Author: Sebastian Mallaby, Paul A. Volcker Senior Fellow for International Economics
July 31, 2011
New York Times


Seven years ago, James Mann published “Rise of the Vulcans,” a history of the neoconservative foreign-policy advisers who rose to prominence with the presidency of George W. Bush. Mann traced the group's origins to the 1970s, when figures like Dick Cheney and Donald Rumsfeld got their start in government, and told how events from East Asia to Kuwait solidified their faith in American assertiveness abroad. Of course, Mann was writing against the backdrop of the Iraq invasion. The belief system he chronicled had culminated in overreach.

Jeff Madrick's “Age of Greed” almost seems to have set out to be the economic equivalent of Mann's history. Writing against the backdrop of the 2007-9 financial crisis, Madrick, the author of “The End of Affluence,” also starts his story in the 1970s, tracing the regulatory and cultural changes that led to our current trouble. In Madrick's telling, a cabal of conservatives, driven first by greed and second by “extreme free-market ideology,” gradually seized power. The result, as proclaimed in his bold subtitle, was “the triumph of finance and the decline of America.”
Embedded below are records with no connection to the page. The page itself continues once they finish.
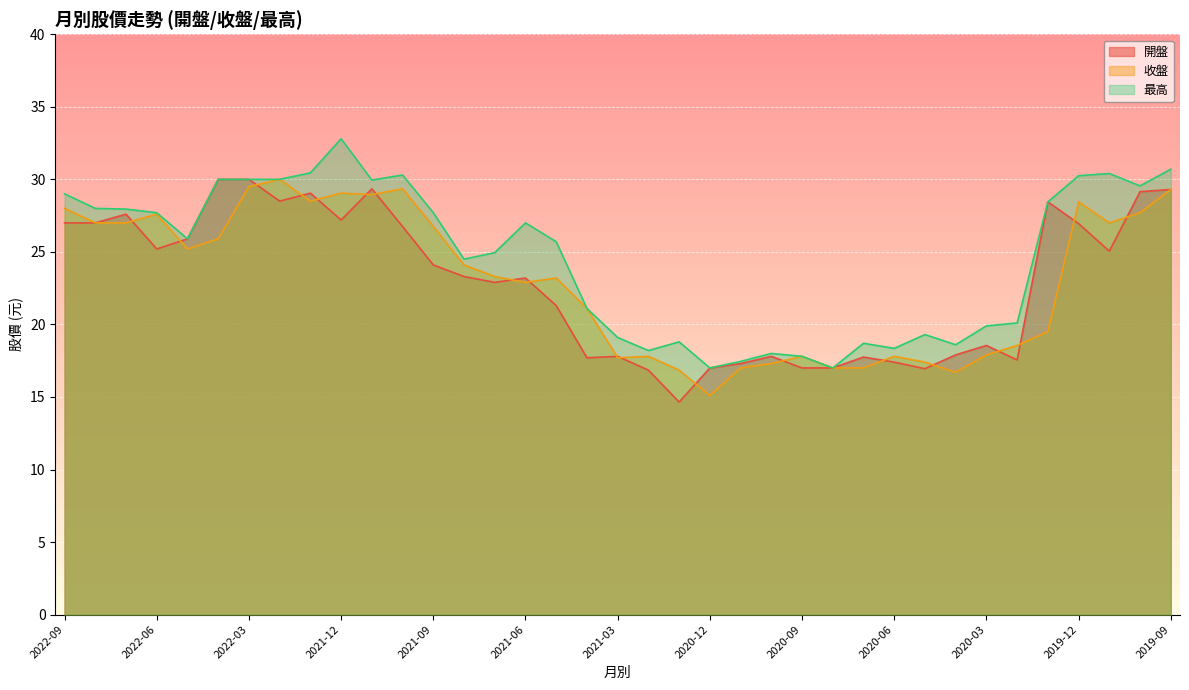

What position from the left is 2022-02?

8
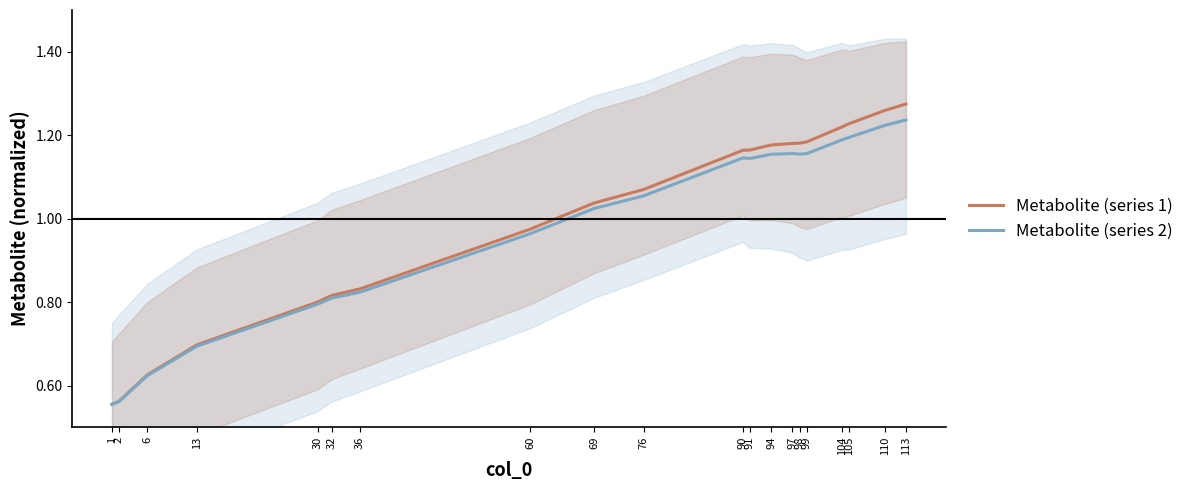

Reading left to right, what are all the values shown in this chart?

Metabolite (series 1): 0.6	0.6	0.6	0.7	0.8	0.8	0.8	1.0	1.0	1.1	1.2	1.2	1.2	1.2	1.2	1.2	1.2	1.2	1.3	1.3
Metabolite (series 2): 0.6	0.6	0.6	0.7	0.8	0.8	0.8	1.0	1.0	1.1	1.1	1.1	1.2	1.2	1.2	1.2	1.2	1.2	1.2	1.2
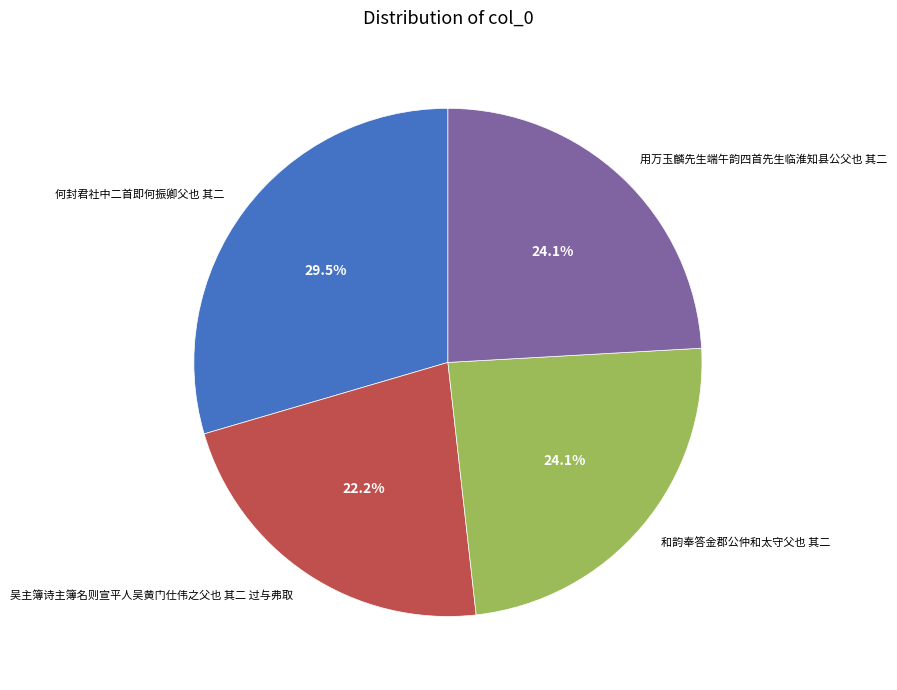

Which has a higher value, 用万玉麟先生端午韵四首先生临淮知县公父也 其二 or 吴主簿诗主簿名则宣平人吴黄门仕伟之父也 其二 过与弗取?

用万玉麟先生端午韵四首先生临淮知县公父也 其二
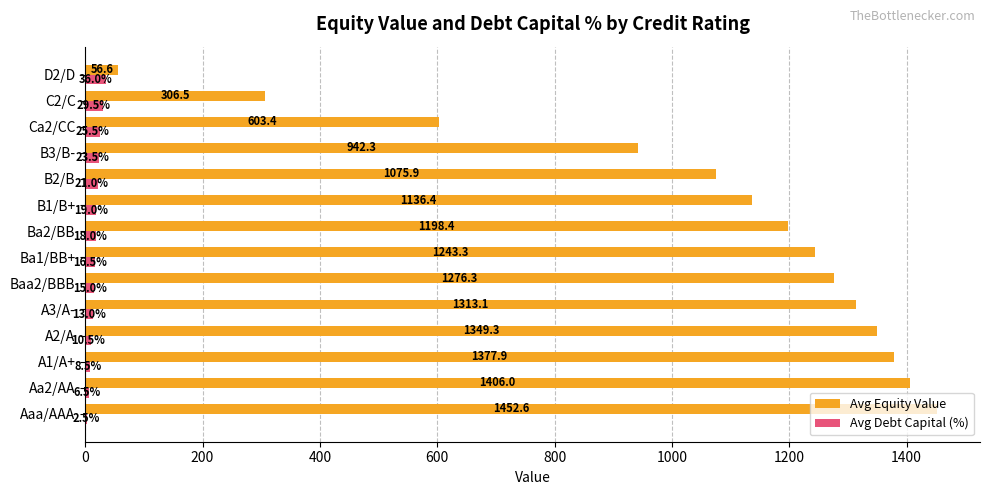

Which series has the widest spread of values?

Avg Equity Value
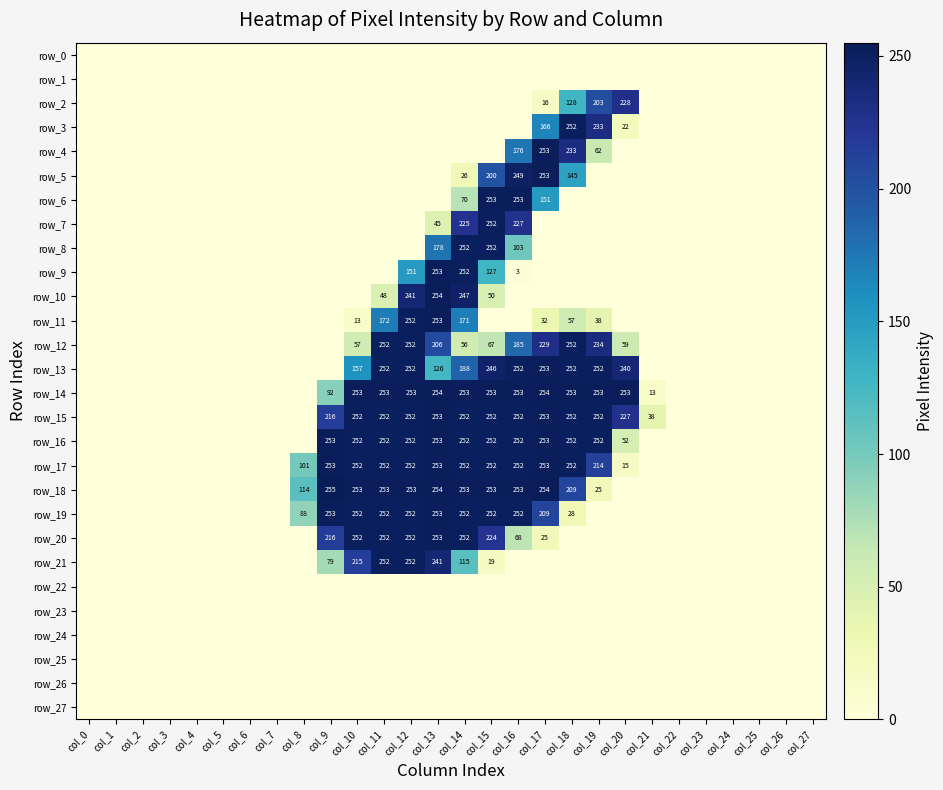

Is the value of row_21 at col_22 greater than the value of row_27 at col_0?

No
It's clear from the outset that Madrick has his work cut out for him. Where Mann's story concentrated on six individuals who held office through successive Republican administrations, Madrick draws in a far wider cast of characters: thinkers like Milton Friedman; business leaders like Jack Welch; presidents like Richard Nixon and Ronald Reagan. It's not always obvious what connects these disparate figures, so the book jumps from pen portrait to pen portrait without always advancing its main theme.